Search code examples
configurationmesosmesosphere

Mesos dcos never allows services to start when cpu resources avg used are 71%


I have a problem where we are trying to run several services on our mesos dcos cluster and some are running spark process and some python services. So in our small test mesos dcos cluster we reach 70% cpus resources used multiple times per day.

And services people want to start just get hanging waiting for cpu offers that can be well met on slave nodes but for some reson are not allowed to be allocated.

A typical example would be 7 total cpus unused and 1-3 services looking for cpu offers of 0.5 to 2 cpu resources to use. that can be met. if looking on the node resource over view.

To my question are there a hard limit not allowing more then 70% of the cpus to be allocated at the same time?

And are there a reson for this limit what would be the effect of changing this to a higher value?

And last who do we change the limit?


Solution

  • The answer seems to be what stated in mesospheres documentation for debug scenarios 1.

    But instead of the problem being a role problem or that we are trying to just allocate straight up more then the cluster can handle. https://docs.mesosphere.com/1.11/tutorials/dcos-debug/scenarios/scen-1/ the problem was that some of our service are keeping cpu resources in reserved.

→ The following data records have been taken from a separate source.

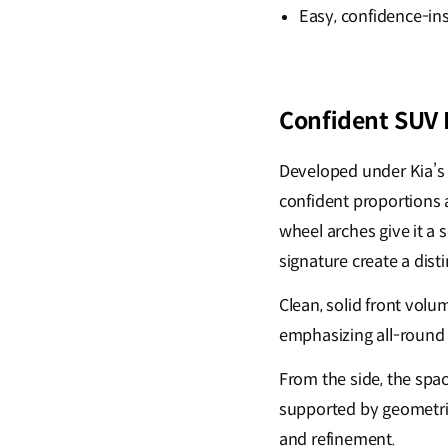
Easy, confidence-in
Confident SUV I
Developed under Kia’s
confident proportions a
wheel arches give it a 
signature create a dist
Clean, solid front vol
emphasizing all-round c
From the side, the spac
supported by geometric
and refinement.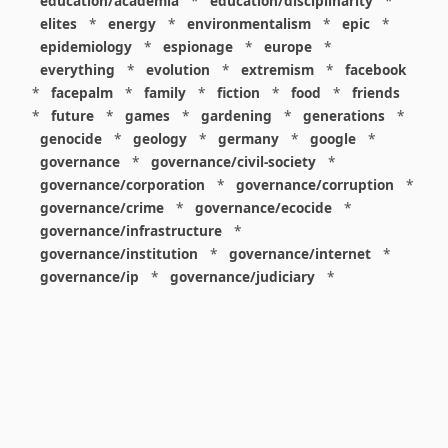
education/academia
*
education/disciplinarity
*
elites
*
energy
*
environmentalism
*
epic
*
epidemiology
*
espionage
*
europe
*
everything
*
evolution
*
extremism
*
facebook
*
facepalm
*
family
*
fiction
*
food
*
friends
*
future
*
games
*
gardening
*
generations
*
genocide
*
geology
*
germany
*
google
*
governance
*
governance/civil-society
*
governance/corporation
*
governance/corruption
*
governance/crime
*
governance/ecocide
*
governance/infrastructure
*
governance/institution
*
governance/internet
*
governance/ip
*
governance/judiciary
*
governance/law
*
governance/military
*
governance/nuclear
*
governance/police
*
governance/policy
*
governance/violence
*
governance/war
*
graphics
*
gui
*
health/care
*
health/covid
*
health/medicine
*
healthcare
*
heritage
*
history
*
history/1960s
*
history/1970s
*
history/1980s
*
history/1990s
*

    reserved_resources":{"cassandra-role":{"disk":10496.0,"mem":5152.0,"gpus":0.0,"cpus":1.6,"ports":"[7000-7001, 7199-7199, 9042-9042]"} "kafka-role":{"disk":5256.0,"mem":2080.0,"gpus":0.0,"cpus":1.1,"ports":"[1025-1025]"}}

    giving a total of 2.8 or in mesos 2.81

    given that the slave node in this case have a maximum of 4 cpus remning in should should be 1.19 and that is the amount that i can request and still get the resources.

    This was quite misleading when trying to find the answer because the GUI only shows the the used and not the reserved.

    I was able to find the answer by going through https:///mesos/state-summary

    Just to show one more thing i found one the node was "hostname":"1.0.1.199","port":5051,"attributes":{},"pid":"slave(1)@1.0.1.199:5051","registered_time":1526561517.17816,"reregistered_time":1526561517.17896,"resources":{"disk":119266.0,"mem":29476.0,"gpus":0.0,"cpus":4.0,"ports":"[1025-2180, 2182-3887, 3889-5049, 5052-8079, 8082-8180, 8182-32000]"},"used_resources":{"disk":15752.0,"mem":6368.0,"gpus":0.0,"cpus":1.81,"ports":"[1025-1025, 7000-7001, 7199-7199, 9042-9042]"},"offered_resources":{"disk":0.0,"mem":0.0,"gpus":0.0,"cpus":0.0},"reserved_resources":{"cassandra-role":{"disk":10496.0,"mem":5152.0,"gpus":0.0,"cpus":1.6,"ports":"[7000-7001, 7199-7199, 9042-9042]"},"kafka-role":{"disk":5256.0,"mem":2080.0,"gpus":0.0,"cpus":1.1,"ports":"[1025-1025]"}},"unreserved_resources":{"disk":103514.0,"mem":22244.0,"gpus":0.0,"cpus":1.3,"ports":"[1026-2180, 2182-3887, 3889-5049, 5052-6999, 7002-7198, 7200-8079, 8082-8180, 8182-9041, 9043-32000]"}

    unreserved_resources: gives "cpus":1.3," this value i don't understand why it is one 1.3 and not 1.19. given that 1.19 is what the debug page shows as well as what i can ask for and get from server 1.0.1.199.